There, upon the highest stone, jutting with ignoble pride towards the heavens, stands a rather flummoxed and middle-aged Italian woman. She wears a horizontally striped shirt, thick black and white stripes. Her short blond hair, vexed by breeze and sweat, strands of it blow left and right like ragged anemones, or perhaps urchin spikes.
The Peruvian park ranger politely indicates to the lady, albeit with some degree of annoyance in his eyes, that she is taking too long. She’s been standing there waving her arms around, looking somewhat agitated for quite some time. 5 minutes. Eternity. One of those two.
I am waiting by the mountain’s capstone—that I may, upon it, taketh for the Internets, a selfie.
The woman objects. “2 more minutes,” she says.
“Enough pictures!” he says.
She ignores him, and with crusty hands, brushes the air away beside her, as though the motion will erase his face from the scene. Or perhaps his existence. She takes out some kind of tired-looking protein bar, and stares down this dude standing next to me who is, incidentally, wearing a goofy sun. He’s wielding a smartphone.
“Eat [ ]. It works harder, faster, longer than the other protein bars. It’s the best protein bar.”
It’s almost like she’s pleading with a 2-year old to eat his broccolini.
Her friend checks the recording…looks like it took. She dismounts. I clamber up fast as I can, and before I can even snap a few quickies, the other two men she’s with jostle up beside me and get inside my 6-ft safety bubble. Better snap quick.

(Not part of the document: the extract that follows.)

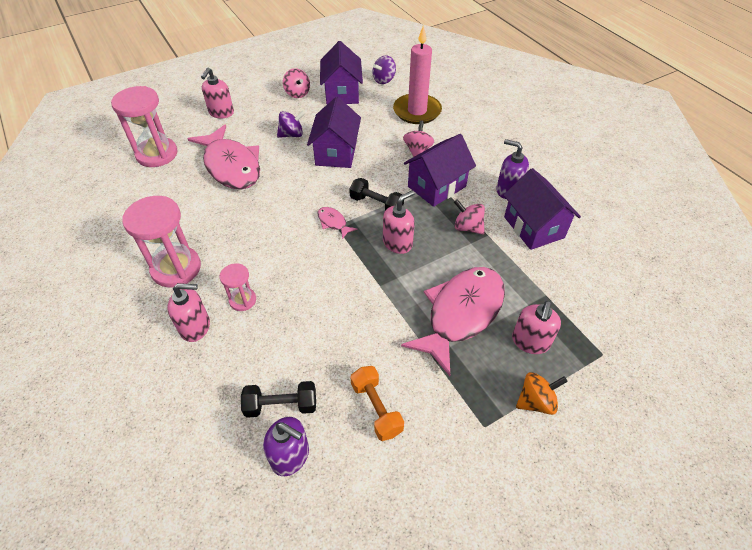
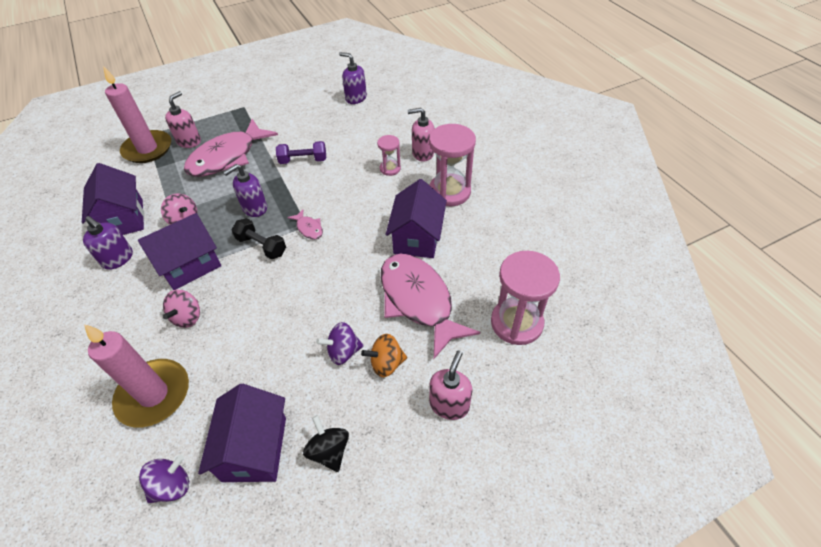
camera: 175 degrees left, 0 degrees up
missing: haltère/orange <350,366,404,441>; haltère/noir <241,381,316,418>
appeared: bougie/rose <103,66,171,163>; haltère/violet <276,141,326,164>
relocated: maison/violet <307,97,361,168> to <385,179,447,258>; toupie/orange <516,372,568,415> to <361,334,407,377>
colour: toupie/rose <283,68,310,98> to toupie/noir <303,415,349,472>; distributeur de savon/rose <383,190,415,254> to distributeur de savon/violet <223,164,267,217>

My selfie skills do not do it justice, but I’m glad to stash a few pixels of the moment away for later. For ever.
Hours later, I am back to Niños Hotel in Cusco. The whole thing is surreal.

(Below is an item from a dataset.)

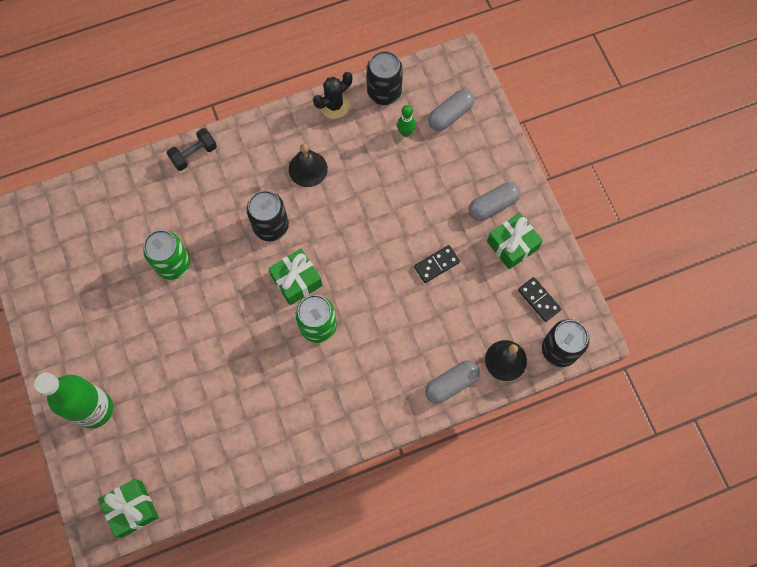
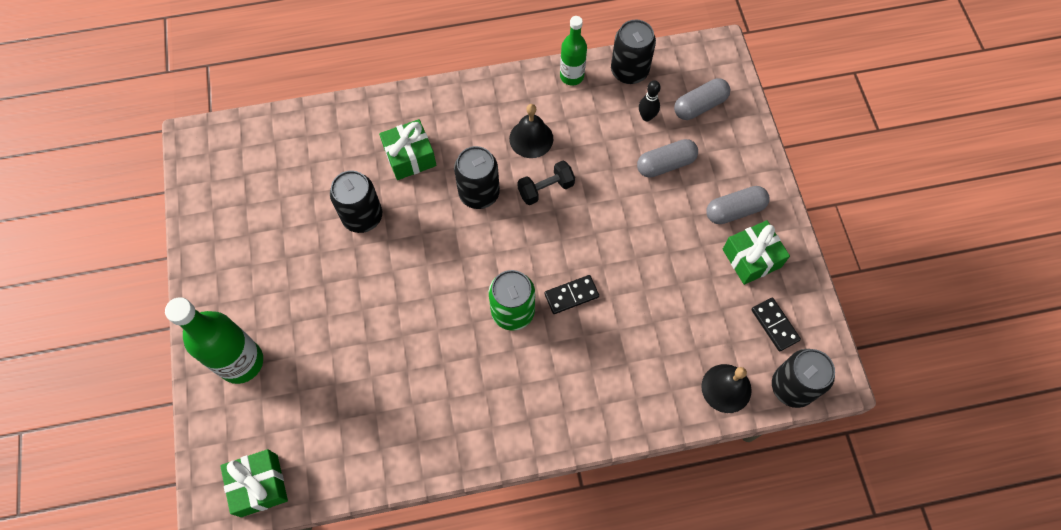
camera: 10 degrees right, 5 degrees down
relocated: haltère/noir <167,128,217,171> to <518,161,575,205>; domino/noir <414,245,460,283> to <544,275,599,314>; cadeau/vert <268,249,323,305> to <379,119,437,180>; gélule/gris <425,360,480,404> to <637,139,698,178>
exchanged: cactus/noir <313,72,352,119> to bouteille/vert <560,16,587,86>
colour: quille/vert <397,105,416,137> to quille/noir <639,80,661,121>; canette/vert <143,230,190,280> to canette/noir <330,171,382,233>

Twitter is blowing up because a pandemic is sweeping the world. It feels like a moment in history, utterly disorienting and powerful with fear. The conference, the big important conference, where I was going to present not one, but two(!) full papers, has been canceled. One of them even got an award!
Now, no more presentations. People are dying. Hospitals are brimming. All travel is banned to Europe, I learn, as of now.
I think about it for a few minutes. I’m supposed to spend the week writing my next paper in Lima. I’m supposed to have some time away from home, to be free of the banal distractions that hook the mind and stunt the creativity.
Instead, I book a new one-way ticket back home, immediately. I cannot get stuck here. I have to be where the people I love are. My fur babies need me.
Cusco → Lima. Lima → Ft. Lauderdale.
Sixteen-hour layover in Ft. Lauderdale.
Sixteen hours, I sit in that airport. Maybe 1 in 10 people is wearing a surgical mask. I can’t stop reading Twitter. Everything is insane. Everything is insane. I’m supposed to be working, writing that paper…but everything is insane.
Ft. Lauderdale → Minneapolis.
I am home now, moved to tears with the splendor of what I have seen. I trekked through the Andes for 4 beautiful days! Alpacas, horses, sheep! Porters, super chef, our enthusiastic trek guide, Roro! Julio, the farmer in Cancha Cancha—with a miniature herd of guinea pigs in his stone hut, a sweet mama cat with two mangy kittens, and a few unkempt dogs—he showed me how to plant potatoes in the mountains! Machu Picchu, Wayna Picchu, Maras Salt Mines!
Perhaps most importantly, somewhere on Instagram, there’s an Italian lady who has rigorously demonstrated the merits of the world’s superlative protein bar.
My veil, this beautiful veil, in a moment I can’t possibly forget.